Robin mode: worker crashes and INTERNALERROR (KeyError WorkerController)

What we saw

When running the test suite in Robin mode with 12 workers (-n 12), the run ended with:

[gw8] node down: Not properly terminated
replacing crashed worker gw8
...
[gw10] node down: Not properly terminated
replacing crashed worker gw10
[gw11] node down: Not properly terminated
replacing crashed worker gw11
INTERNALERROR> KeyError: <WorkerController gw14>
  ...
  File ".../xdist/scheduler/loadscope.py", line 275, in _assign_work_unit
    worker_collection = self.registered_collections[node]
KeyError: <WorkerController gw14>

So: multiple workers crashed (“Not properly terminated”), then xdist tried to replace them and hit a KeyError in the scheduler.


Root cause (two layers)

1. Worker crashes (primary)

“Node down: Not properly terminated” means the worker process died abruptly (no normal Python teardown). Typical causes:

  • Segfault or abort in native code – e.g. Rust/C extension used from a forked worker

  • OOM kill

  • Unhandled fatal signal

In Robin mode, the only native/runtime layer in the test process is robin-sparkless (Rust/Python bindings). So the most plausible cause is that some test triggers a code path in robin-sparkless that crashes the process when run inside a pytest-xdist worker (forked subprocess). That could be:

  • Fork-safety: Rust/native state not safe after fork

  • A bug in robin-sparkless that aborts or segfaults on certain operations

  • Resource or threading issues when many workers use the library

We don’t get a Python traceback for the crash because the process is killed before Python can report it.

2. KeyError in xdist (secondary)

When a worker crashes, pytest-xdist replaces it and continues. There is a known xdist bug: during that replacement flow, the scheduler can look up registered_collections[node] for a node that is not (or no longer) in the dict, leading to KeyError: <WorkerController gwX> (see pytest-xdist#714). So the INTERNALERROR is a consequence of the worker crashes plus xdist’s handling of crashed/replacement workers, not a bug in our tests or in Robin itself.


What we can do

Sparkless side

  1. Run Robin mode with fewer workers or serial
    Reduces concurrency and the chance of hitting crashy paths or stressing robin-sparkless:

    • Fewer workers: SPARKLESS_TEST_BACKEND=robin bash tests/run_all_tests.sh -n 4

    • Serial: SPARKLESS_TEST_BACKEND=robin bash tests/run_all_tests.sh -n 0
      (Serial also avoids xdist entirely, so no KeyError from replacement workers.)

  2. Document the behavior
    In docs/backend_selection or a Robin-specific note: when running with many workers, Robin mode may occasionally show “node down: Not properly terminated” and an INTERNALERROR (KeyError WorkerController). Workaround: use fewer workers or -n 0 for Robin.
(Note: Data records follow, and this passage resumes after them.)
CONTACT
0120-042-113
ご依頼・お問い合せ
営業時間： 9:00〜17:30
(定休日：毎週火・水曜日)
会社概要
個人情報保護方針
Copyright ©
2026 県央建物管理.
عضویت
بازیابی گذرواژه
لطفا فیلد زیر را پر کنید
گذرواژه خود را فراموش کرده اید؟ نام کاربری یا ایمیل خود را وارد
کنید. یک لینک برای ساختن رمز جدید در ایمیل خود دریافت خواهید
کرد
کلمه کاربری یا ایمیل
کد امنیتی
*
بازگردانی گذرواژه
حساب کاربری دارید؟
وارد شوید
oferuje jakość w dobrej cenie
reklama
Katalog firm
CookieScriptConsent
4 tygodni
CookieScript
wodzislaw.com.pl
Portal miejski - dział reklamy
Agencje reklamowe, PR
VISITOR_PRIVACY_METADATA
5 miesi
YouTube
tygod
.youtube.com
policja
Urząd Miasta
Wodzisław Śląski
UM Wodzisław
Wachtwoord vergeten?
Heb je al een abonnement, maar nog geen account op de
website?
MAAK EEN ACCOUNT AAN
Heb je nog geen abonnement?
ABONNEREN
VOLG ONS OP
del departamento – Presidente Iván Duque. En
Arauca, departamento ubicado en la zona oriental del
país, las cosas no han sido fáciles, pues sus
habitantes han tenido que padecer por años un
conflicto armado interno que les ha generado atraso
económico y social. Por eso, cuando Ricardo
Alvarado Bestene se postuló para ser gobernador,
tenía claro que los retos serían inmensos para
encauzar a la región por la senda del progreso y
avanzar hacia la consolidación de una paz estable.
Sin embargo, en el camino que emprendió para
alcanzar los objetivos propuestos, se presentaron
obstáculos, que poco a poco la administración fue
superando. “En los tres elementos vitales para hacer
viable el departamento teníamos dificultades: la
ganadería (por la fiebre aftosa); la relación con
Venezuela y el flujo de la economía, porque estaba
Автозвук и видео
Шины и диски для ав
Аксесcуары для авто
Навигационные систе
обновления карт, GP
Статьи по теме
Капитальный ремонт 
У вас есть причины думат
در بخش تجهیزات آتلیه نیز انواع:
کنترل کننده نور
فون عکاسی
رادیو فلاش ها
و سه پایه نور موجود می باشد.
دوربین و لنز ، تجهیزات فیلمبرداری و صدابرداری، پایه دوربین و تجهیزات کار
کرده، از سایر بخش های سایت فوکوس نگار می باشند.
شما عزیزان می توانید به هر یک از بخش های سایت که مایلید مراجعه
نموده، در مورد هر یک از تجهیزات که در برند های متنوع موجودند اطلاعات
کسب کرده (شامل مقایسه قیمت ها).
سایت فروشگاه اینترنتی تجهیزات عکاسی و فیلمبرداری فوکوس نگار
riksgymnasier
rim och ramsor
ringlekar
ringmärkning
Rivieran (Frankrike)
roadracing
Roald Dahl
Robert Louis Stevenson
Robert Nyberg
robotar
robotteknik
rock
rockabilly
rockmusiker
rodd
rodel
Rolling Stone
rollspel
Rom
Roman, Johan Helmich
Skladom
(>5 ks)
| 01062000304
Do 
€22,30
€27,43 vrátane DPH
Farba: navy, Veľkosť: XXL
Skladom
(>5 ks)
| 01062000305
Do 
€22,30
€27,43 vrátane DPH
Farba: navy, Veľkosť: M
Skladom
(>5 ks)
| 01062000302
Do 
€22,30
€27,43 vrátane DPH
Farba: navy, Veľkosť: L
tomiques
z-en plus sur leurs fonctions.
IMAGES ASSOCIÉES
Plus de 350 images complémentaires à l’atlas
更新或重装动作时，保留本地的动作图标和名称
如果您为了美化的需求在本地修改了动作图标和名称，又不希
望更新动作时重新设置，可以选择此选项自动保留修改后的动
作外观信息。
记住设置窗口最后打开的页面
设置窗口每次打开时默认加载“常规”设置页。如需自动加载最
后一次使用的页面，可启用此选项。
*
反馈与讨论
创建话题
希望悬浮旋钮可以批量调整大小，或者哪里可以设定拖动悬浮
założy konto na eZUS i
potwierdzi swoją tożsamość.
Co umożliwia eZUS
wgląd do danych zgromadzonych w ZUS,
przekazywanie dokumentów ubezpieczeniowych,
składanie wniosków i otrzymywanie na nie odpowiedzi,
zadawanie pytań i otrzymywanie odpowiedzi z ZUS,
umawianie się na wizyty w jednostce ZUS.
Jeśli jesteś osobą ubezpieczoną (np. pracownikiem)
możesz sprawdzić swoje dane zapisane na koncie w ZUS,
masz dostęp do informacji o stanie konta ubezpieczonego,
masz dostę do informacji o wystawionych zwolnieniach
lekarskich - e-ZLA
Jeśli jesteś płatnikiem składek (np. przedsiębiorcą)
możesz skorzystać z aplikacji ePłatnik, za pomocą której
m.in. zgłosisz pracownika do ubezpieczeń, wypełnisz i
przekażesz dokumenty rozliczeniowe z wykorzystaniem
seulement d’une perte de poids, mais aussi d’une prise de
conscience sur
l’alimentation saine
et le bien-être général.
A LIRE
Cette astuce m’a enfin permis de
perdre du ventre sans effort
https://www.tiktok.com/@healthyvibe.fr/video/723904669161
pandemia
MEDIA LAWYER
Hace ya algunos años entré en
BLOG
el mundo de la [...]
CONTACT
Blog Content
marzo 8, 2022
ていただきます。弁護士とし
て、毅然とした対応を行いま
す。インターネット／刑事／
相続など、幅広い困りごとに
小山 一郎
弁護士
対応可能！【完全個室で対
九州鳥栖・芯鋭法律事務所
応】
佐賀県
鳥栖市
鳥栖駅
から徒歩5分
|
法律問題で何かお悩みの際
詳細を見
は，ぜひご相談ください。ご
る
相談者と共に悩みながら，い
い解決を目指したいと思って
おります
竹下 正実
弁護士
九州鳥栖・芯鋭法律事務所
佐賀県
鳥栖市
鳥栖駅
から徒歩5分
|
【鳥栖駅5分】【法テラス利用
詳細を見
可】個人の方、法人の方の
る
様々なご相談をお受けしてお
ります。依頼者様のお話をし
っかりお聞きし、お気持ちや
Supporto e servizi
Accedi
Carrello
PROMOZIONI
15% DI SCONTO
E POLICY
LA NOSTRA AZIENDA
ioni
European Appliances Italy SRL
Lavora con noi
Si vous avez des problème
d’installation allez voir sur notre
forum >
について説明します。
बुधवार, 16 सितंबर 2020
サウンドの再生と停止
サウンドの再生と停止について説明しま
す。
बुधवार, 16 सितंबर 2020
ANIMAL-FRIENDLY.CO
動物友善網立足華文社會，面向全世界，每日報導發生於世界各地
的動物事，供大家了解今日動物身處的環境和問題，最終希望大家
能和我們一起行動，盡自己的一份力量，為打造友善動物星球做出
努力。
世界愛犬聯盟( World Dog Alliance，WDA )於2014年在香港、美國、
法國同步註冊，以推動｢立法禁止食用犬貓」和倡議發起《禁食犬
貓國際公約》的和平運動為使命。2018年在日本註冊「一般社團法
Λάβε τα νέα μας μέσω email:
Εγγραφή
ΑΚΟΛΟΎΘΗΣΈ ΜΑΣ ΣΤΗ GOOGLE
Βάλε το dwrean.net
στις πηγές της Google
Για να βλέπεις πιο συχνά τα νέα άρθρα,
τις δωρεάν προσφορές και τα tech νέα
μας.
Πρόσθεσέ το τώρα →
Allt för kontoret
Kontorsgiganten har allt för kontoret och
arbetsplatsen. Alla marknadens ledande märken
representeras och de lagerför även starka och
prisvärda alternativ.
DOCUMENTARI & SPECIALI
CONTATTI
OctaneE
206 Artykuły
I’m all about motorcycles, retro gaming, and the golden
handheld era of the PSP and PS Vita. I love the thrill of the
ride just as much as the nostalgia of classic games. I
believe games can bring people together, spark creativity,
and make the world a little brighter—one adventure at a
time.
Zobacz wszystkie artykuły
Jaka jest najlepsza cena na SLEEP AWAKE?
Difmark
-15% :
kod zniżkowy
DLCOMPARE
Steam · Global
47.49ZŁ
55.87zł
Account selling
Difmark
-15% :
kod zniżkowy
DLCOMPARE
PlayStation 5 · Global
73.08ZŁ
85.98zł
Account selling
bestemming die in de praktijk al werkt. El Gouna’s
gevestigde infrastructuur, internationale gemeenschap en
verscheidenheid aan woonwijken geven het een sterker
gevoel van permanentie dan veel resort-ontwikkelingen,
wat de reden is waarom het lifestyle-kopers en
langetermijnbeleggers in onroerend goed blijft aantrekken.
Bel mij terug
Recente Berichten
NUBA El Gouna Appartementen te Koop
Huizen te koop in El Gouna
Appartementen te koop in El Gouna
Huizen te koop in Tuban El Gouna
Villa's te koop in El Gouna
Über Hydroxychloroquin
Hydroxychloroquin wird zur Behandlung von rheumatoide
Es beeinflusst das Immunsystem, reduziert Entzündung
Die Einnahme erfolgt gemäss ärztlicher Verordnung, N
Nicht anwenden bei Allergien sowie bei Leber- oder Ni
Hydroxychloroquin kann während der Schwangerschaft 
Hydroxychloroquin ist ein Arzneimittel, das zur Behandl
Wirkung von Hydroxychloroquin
  3. Optionally default Robin to fewer workers
    In tests/run_all_tests.sh, when BACKEND=robin, you could set a lower default worker count (e.g. 4) unless the user overrides with -n.

pytest-xdist

  • This is an upstream bug (issue #714; there may be a fix in a PR). We can:

    • Pin or upgrade to a xdist version that fixes the KeyError when it’s released.

    • Not block on it; reducing workers or using -n 0 for Robin avoids the replacement path that triggers the bug.

robin-sparkless

  • Yes, we should open an issue. The report should say:

    • We run the Sparkless test suite with pytest-xdist (multiple forked workers) in Robin mode.

    • Worker processes sometimes crash with “node down: Not properly terminated” (no Python exception, process dies).

    • This suggests a crash or abort in native/Rust code when used from forked subprocess workers.

    • Ask them to investigate: fork-safety, signal handling, and stability when the library is used from multiprocessing/forked workers.

    • Optionally attach: a short log snippet (node down + replacing crashed worker) and the test modules that were running on the crashed workers (e.g. test_column_case_variations, test_string_arithmetic, parity/functions/test_string, parity/sql/test_dml) as potentially triggering tests.


Summary

Cause

Owner

Action

Worker process crash (“Not properly terminated”)

Likely robin-sparkless (native code in forked workers)

Open robin-sparkless issue; run Robin with fewer workers or -n 0 in the meantime

KeyError: WorkerController in xdist

pytest-xdist (issue #714)

Use fewer workers or serial for Robin to avoid replacement path; track xdist fix

No change is required inside Sparkless test code; the failures are due to worker crashes and xdist’s handling of them.